'Suite van verdriet'

Allerzielenconcert

Programma

Pas in 1946 maakt de toenmalige Leipziger Thomascantor Karl Straube (1873-1950) voor het eerst melding van een bewerking door Bach van het Stabat Mater van Pergolesi; Bach verving daarin de tekst van de beroemde katholieke hymne door een ritmische en berijmde versie van Psalm 51 met als eerste woorden Tilge, Höchster, meine Sünden en bracht allerlei verbeteringen aan in de muziek. Lees meer…

Vater Unser

Arvo Pärt

Stabat Mater

Viktor Khioulaphides

Es sang vor langen Jahren

Arvo Pärt

Tilge, Höchster, meine Sünden BWV 1083

Johann Sebastian Bach / G. B. Pergolesi

Pas in 1946 maakt de toenmalige Leipziger Thomascantor Karl Straube (1873-1950) voor het eerst melding van een bewerking door Bach van het Stabat Mater van Pergolesi; Bach verving daarin de tekst van de beroemde katholieke hymne door een ritmische en berijmde versie van Psalm 51 met als eerste woorden Tilge, Höchster, meine Sünden en bracht allerlei verbeteringen aan in de muziek.

•••••

# Opgave
Leg op basis van het concertprogramma uit waarom bij "Tilge, Höchster, meine Sünden BWV 1083" zowel Johann Sebastian Bach als G. B. Pergolesi wordt vermeld.

# Aangeleverde gegevens
•••••

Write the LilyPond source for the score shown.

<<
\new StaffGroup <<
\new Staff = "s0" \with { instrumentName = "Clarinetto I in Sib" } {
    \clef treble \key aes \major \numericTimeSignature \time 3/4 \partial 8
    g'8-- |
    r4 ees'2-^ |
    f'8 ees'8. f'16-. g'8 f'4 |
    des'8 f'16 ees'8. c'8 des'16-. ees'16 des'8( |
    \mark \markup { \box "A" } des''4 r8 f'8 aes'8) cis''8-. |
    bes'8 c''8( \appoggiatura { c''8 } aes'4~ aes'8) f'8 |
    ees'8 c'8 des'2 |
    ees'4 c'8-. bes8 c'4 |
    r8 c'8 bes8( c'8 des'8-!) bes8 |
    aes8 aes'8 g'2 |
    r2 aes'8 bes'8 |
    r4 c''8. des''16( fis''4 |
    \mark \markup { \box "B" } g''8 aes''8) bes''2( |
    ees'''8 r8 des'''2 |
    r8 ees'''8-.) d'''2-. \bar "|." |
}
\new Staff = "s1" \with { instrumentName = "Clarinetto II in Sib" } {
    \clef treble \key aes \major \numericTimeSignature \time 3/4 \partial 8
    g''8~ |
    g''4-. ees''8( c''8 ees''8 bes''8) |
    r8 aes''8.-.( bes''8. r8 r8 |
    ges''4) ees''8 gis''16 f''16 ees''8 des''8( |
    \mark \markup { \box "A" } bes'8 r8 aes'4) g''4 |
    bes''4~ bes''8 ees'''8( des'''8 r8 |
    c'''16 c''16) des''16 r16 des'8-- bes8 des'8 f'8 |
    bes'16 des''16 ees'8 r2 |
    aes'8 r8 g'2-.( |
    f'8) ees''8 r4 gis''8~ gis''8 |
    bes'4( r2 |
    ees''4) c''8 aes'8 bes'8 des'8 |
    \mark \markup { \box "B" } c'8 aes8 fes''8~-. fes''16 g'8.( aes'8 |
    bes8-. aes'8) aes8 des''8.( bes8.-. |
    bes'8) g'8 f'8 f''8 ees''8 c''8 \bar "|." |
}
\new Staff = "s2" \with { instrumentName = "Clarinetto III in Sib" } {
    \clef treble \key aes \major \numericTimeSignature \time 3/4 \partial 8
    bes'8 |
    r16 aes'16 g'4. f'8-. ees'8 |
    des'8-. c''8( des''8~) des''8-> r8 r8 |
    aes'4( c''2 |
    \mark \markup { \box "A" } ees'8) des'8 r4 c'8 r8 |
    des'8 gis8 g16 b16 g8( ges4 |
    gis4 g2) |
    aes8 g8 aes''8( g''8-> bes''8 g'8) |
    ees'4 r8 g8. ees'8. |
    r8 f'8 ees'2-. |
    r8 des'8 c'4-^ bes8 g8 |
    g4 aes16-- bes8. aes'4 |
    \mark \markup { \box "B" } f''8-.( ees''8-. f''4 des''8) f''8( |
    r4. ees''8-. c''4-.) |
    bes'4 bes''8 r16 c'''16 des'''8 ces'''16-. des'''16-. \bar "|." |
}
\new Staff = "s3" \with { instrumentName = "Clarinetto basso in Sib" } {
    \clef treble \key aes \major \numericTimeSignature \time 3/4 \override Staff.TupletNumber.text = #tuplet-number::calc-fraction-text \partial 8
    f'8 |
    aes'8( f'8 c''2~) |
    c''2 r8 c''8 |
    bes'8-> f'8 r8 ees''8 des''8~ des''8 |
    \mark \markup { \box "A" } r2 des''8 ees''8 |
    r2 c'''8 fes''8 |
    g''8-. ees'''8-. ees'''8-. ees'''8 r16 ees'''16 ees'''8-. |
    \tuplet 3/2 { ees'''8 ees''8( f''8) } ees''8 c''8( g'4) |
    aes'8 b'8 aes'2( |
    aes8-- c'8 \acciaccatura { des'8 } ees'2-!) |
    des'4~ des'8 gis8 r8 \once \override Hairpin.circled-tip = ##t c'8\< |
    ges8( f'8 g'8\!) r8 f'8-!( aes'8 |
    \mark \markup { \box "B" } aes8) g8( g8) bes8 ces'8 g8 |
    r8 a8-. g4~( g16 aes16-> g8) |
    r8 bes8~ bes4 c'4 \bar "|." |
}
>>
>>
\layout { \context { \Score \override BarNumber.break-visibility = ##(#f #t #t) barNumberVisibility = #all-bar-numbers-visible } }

•••••

# Antwoord
Het werk is een bewerking door Bach van het Stabat Mater van Pergolesi. Bach verving de tekst van die katholieke hymne door een ritmische en berijmde versie van Psalm 51 die begint met "Tilge, Höchster, meine Sünden". Daarnaast bracht hij allerlei verbeteringen aan in de muziek.